Saved entries
BEGIN

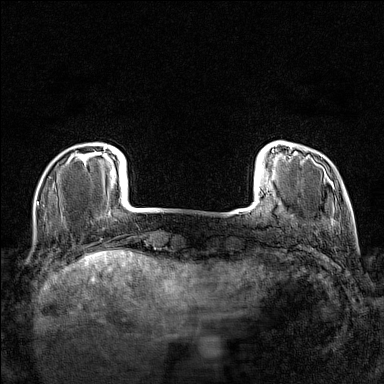
Breast MRI (dynamic contrast-enhanced), one axial slice; slice 19 of 160 in the series (ordered by position); dynamic contrast-enhanced series, time point 2 of 7 at this slice position (early post-contrast); 1.5 T; TE 1.8 ms, TR 5 ms; 384 × 384 image matrix, field of view 280 × 280 mm. Female patient.
Annotated regions visible in this slice (semi-automatic segmentation, software-assisted and operator-edited):
- enhancing-tissue mask used for the functional tumour volume (all voxels passing the contrast-enhancement thresholds inside the analysis volume; usually the tumour): box from (x=75, y=146) to (x=107, y=164) px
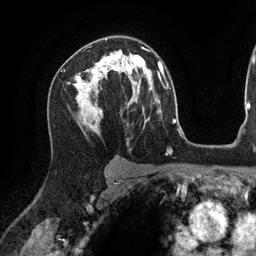
Breast MRI (dynamic contrast-enhanced), one axial slice; slice 84 of 134 in the series (ordered by position); cropped to one breast; dynamic contrast-enhanced series, time point 2 of 6 at this slice position (early post-contrast); 3 T; TE 2.7 ms, TR 6.5 ms; 256 × 256 image matrix, field of view 200 × 200 mm. Female patient.
Annotated regions visible in this slice (semi-automatic segmentation, software-assisted and operator-edited):
- enhancing-tissue mask used for the functional tumour volume (all voxels passing the contrast-enhancement thresholds inside the analysis volume; usually the tumour): bounding box (x1, y1, x2, y2) in pixels: (90, 38, 143, 127)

END

Beginning with the line that contains "200 mm. Female patient.", each line of the records above through the last one must be printed word for word.

- [Output of the exercise]:
Breast MRI (dynamic contrast-enhanced), one axial slice; slice 84 of 134 in the series (ordered by position); cropped to one breast; dynamic contrast-enhanced series, time point 2 of 6 at this slice position (early post-contrast); 3 T; TE 2.7 ms, TR 6.5 ms; 256 × 256 image matrix, field of view 200 × 200 mm. Female patient.
Annotated regions visible in this slice (semi-automatic segmentation, software-assisted and operator-edited):
- enhancing-tissue mask used for the functional tumour volume (all voxels passing the contrast-enhancement thresholds inside the analysis volume; usually the tumour): bounding box (x1, y1, x2, y2) in pixels: (90, 38, 143, 127)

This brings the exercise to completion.